Artigo sobre decisão favorável à adoção de uma criança por
casal gay na cidade de Catanduva -07/05)
Deixou
o Poder Judiciário, pela primeira vez, a hipocrisia de lado e
encarou a realidade: um casal, mesmo formado por pessoas do mesmo
sexo, pode sim adotar uma criança.
Já estava mais do que na hora de a Justiça reconhecer que
os homossexuais têm capacidade de constituir uma família e plenas
condições de criar, educar, proteger e amar uma criança.
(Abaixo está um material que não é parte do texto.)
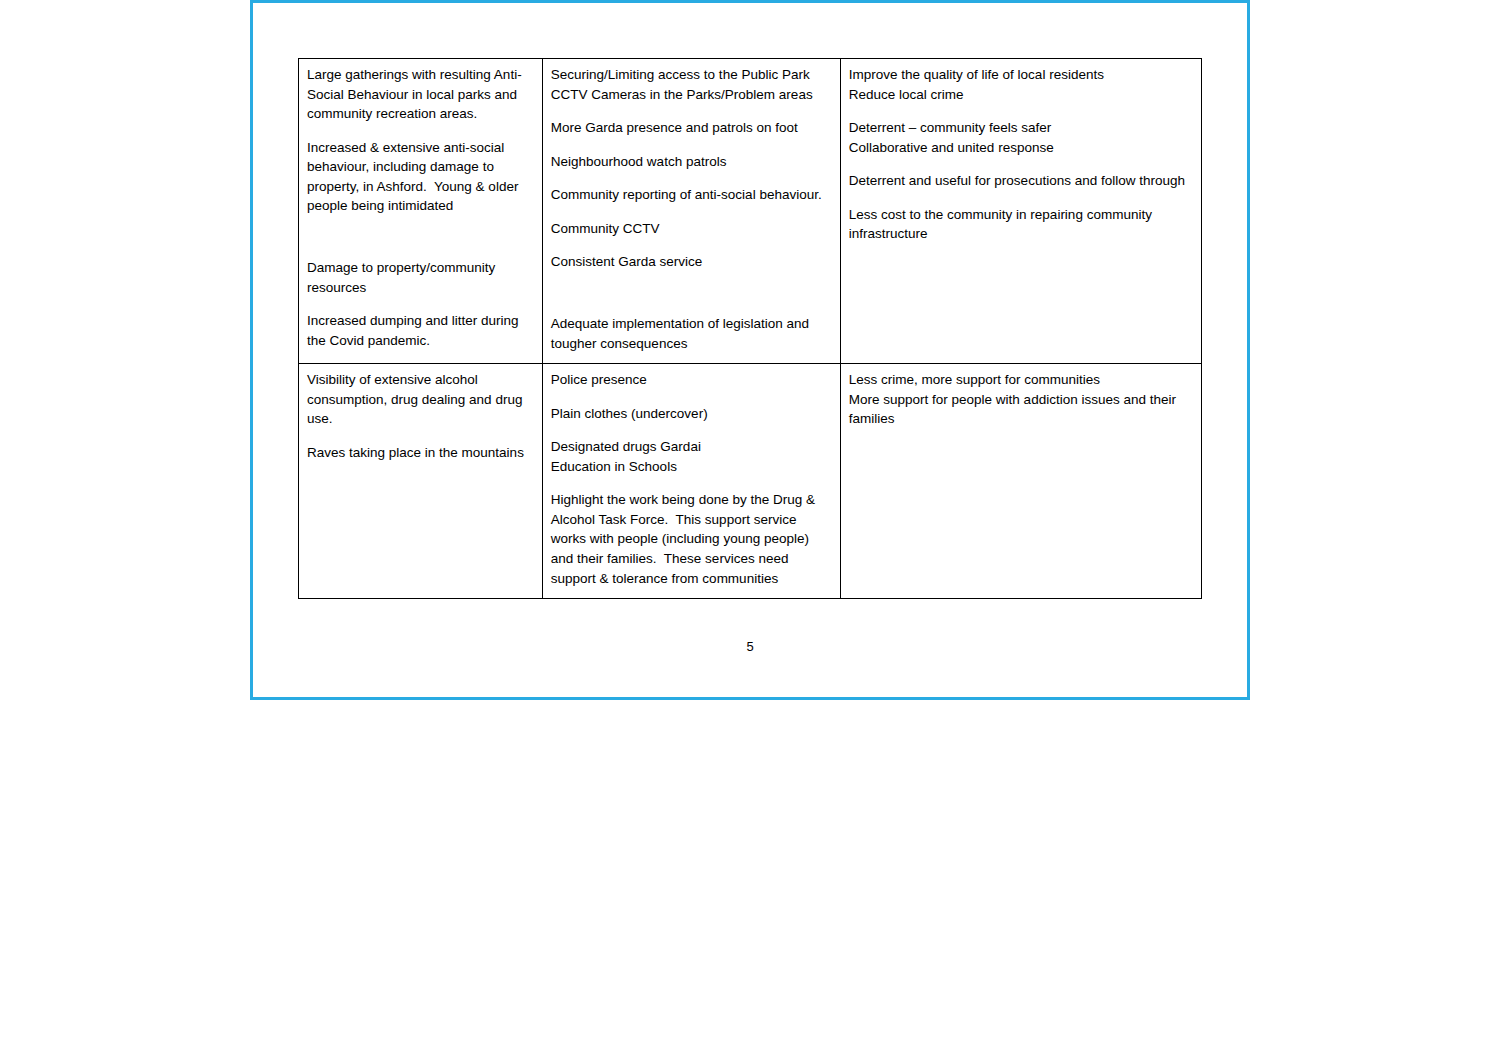| Large gatherings with resulting Anti-Social Behaviour in local parks and community recreation areas. Increased & extensive anti-social behaviour, including damage to property, in Ashford. Young & older people being intimidated Damage to property/community resources Increased dumping and litter during the Covid pandemic. | Securing/Limiting access to the Public Park CCTV Cameras in the Parks/Problem areas More Garda presence and patrols on foot Neighbourhood watch patrols Community reporting of anti-social behaviour. Community CCTV Consistent Garda service Adequate implementation of legislation and tougher consequences | Improve the quality of life of local residents Reduce local crime Deterrent – community feels safer Collaborative and united response Deterrent and useful for prosecutions and follow through Less cost to the community in repairing community infrastructure |
| Visibility of extensive alcohol consumption, drug dealing and drug use. Raves taking place in the mountains | Police presence Plain clothes (undercover) Designated drugs Gardai Education in Schools Highlight the work being done by the Drug & Alcohol Task Force. This support service works with people (including young people) and their families. These services need support & tolerance from communities | Less crime, more support for communities More support for people with addiction issues and their families |
5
Como a homossexualidade sempre foi vista como uma perversão,
uma aberração, os relacionamentos homossexuais ainda hoje são
considerados instáveis e promíscuos, sem condições de abrigar
um infante. Tanto não são vistos como uma família, que
somente em escassos países é admitido o casamento de pessoas do
mesmo sexo. No máximo, e isso em raros lugares, é reconhecida a
união civil, sem, no entanto, ser permitida a adoção. As
justificativas não podem ser mais descabidas, sem disfarçar a
discriminação e o preconceito.
A alegação mais comumente utilizada é de que uma criança,
para desenvolver-se de maneira sadia, necessita de um modelo
masculino e um feminino. Assim, precisa de um pai e de uma mãe, sob
pena de comprometer sua identidade sexual e sofrer rejeição no
ambiente escolar e no meio social. Essa assertiva não se sustenta,
até porque sérios trabalhos, no campo da psicologia e da assistência
social, negam a presença de seqüelas no desenvolvimento saudável
de quem foi criado por dois pais ou duas mães. Assim, de todo
descabido que os operadores do direito invoquem questões não jurídicas
para justificar seus preconceitos. Negam-se direitos com fundamentos
de outras áreas do conhecimento, as quais não referendam tais
conclusões.
Parece
que agora a Justiça, finalmente, tomou consciência de que recusar
a chancela judicial não impede que as pessoas busquem a realização
de seus sonhos. Assim, mesmo que o legislador se omita em editar
leis que assegurem direitos às uniões homoafetivas, nem por isso
os homossexuais vão deixar de constituírem família. Igualmente, não
admitir que ambos adotem, não impede que crianças passem a viver
em lares formados por pessoas do mesmo sexo.
A
injustificável resistência é facilmente contornada. Somente um do
par busca a adoção. Via de conseqüência, os estudos sociais e as
entrevistas que são realizadas não alcançam quem também vai
desempenhar o papel de pai ou de mãe, ou seja, o parceiro
do adotante. Acaba sendo limitada e parcial a avaliação
levada a efeito, o que, às claras, só vem em prejuízo do próprio
adotado. Mais: passando a criança a viver no lar do seu genitor e
de seu parceiro, constitui-se o que se chama de filiação
socioafetiva com ambos, pois os dois desempenham as funções
parentais.
Ao
adquirir o adotado o estado de filho afetivo com relação a quem
desempenha o papel de pai e de mãe, a inexistência do registro
deixa o filho desprotegido. Não tem qualquer direito com relação
ao genitor não-adotante
e nem este tem deveres e obrigações para com o filho, que também
é seu. Basta lembrar que a ausência do vínculo jurídico não
permite a imposição do dever de prestar alimentos, não assegura
direito de visitas e nem garante direitos sucessórios.
Assim,
a corajosa decisão que admitiu a adoção por um casal de
homossexuais vem, enfim, atender ao cânone constitucional que
assegura com absoluta prioridade o direito das crianças e dos
adolescentes, colocando-os a salvo da discriminação e
garantindo-lhes o direito a uma vida feliz, com seus dois pais ou
duas mães.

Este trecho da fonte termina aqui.